Users direct SageBook in its searches by performing operations in SageBrush. By sketching graphical primitives, the user directs SageBook to search for data- graphics that resemble the sketch. By selecting data sets, the user directs SageBook to search for data-graphics expressing data that is similar to the selected data. Additionally, users can specify different degrees of relaxation on the search criteria, ranging from highly constrained exact matching to more relaxed partial matching. Exact matching can serve users who have a good idea of what data-graphics they need (e.g., generating a monthly report in the same format as before). Partial matching can serve users who need guidance in creating a new, customized design (e.g., locating a good starting point when generating a report for the first time). SAGE is an automatic presentation system containing many features of related systems like APT, BOZ, and ANDD [1,3,4]. SAGE takes as input a characterization of the data to be visualized, along with the user's data viewing goals. Design operations include selecting graphical techniques based on expressiveness and effectiveness criteria, and composing and laying out graphics appropriate to data and goals. SAGE can create data- graphics when users completely specify a design in SageBrush, as well as when users provide no specifications at all. Most importantly, SAGE can accept partial specifications at any level of completeness between these two extremes and finish the design reasonably. User specifications serve as design directives, which constrain the path of a search algorithm that selects and composes graphics to create a design.

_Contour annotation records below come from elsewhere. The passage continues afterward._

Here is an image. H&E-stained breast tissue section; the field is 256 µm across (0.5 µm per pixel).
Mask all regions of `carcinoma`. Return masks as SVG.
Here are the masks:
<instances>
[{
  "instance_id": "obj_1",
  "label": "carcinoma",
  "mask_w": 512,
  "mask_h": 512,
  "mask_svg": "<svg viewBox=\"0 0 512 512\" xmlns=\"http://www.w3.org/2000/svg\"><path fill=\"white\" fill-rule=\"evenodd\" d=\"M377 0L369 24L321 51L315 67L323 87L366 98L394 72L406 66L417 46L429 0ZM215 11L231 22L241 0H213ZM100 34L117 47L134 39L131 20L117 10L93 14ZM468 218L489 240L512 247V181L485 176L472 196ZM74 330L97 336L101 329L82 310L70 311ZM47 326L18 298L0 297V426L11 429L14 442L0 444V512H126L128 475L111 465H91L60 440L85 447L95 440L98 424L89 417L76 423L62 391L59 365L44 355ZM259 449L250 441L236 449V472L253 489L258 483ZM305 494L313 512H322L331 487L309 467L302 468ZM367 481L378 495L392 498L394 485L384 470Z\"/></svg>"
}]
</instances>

The ability to accept partial specifications from SageBrush is enabled by a rich object representation of the components of graphic displays, including their syntax (i.e., their spatial and structural relationships) and semantics (i.e., how they indicate the correspondenc between data and graphics). The representation allows SAGE to produce combinations of a wide variety of 2D graphics (e.g. charts, tables, map-like coordinate systems, text-outlines, networks). The representation also enables SAGE to support SageBook in its searches for previous data-graphics that have particular graphical elements specified by users.

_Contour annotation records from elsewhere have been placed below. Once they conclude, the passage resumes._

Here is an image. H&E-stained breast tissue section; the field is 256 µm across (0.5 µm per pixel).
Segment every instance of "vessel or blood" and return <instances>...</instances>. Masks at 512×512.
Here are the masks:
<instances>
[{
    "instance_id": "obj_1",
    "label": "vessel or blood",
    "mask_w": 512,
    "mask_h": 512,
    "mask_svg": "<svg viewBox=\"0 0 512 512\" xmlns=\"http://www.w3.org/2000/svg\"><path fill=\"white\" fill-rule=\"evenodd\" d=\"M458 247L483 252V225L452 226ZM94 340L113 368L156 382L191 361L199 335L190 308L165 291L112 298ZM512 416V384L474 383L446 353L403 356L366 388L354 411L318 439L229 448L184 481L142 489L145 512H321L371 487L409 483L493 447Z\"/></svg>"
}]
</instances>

We are currently extending SageTools so that every data- graphic becomes an interface for manipulating data, allowing the user to produce effective visualizations of large data sets. Utilizing dynamic query techniques, SageTools can provide sliders and selectors that enable users to control the visibility of data-elements. Painting and brushing techniques can allow users of SageTools to coordinate data-elements across multiple regions of a picture, thus enhancing SageTools' integrative capabilities. Aggregation and decomposition techniques can allow users to control the level of detail at which data is presented. Finally, new visualization techniques, such as animation and three-dimensional representation and navigation, can enhance the power of SageTools' graphical repertoire.

By combining the use of a knowledge-based automatic presentation system, a direct manipulation constructive interface, and a content-based browser, SageTools provides a paradigm for collaboration between human and automated designers. This paradigm supports the complementary processes of constructing data-graphics by selecting and arranging graphical elements, and of constructing data-graphics by browsing and customizing previous cases, illustrating the power of using such an interdisciplinary approach.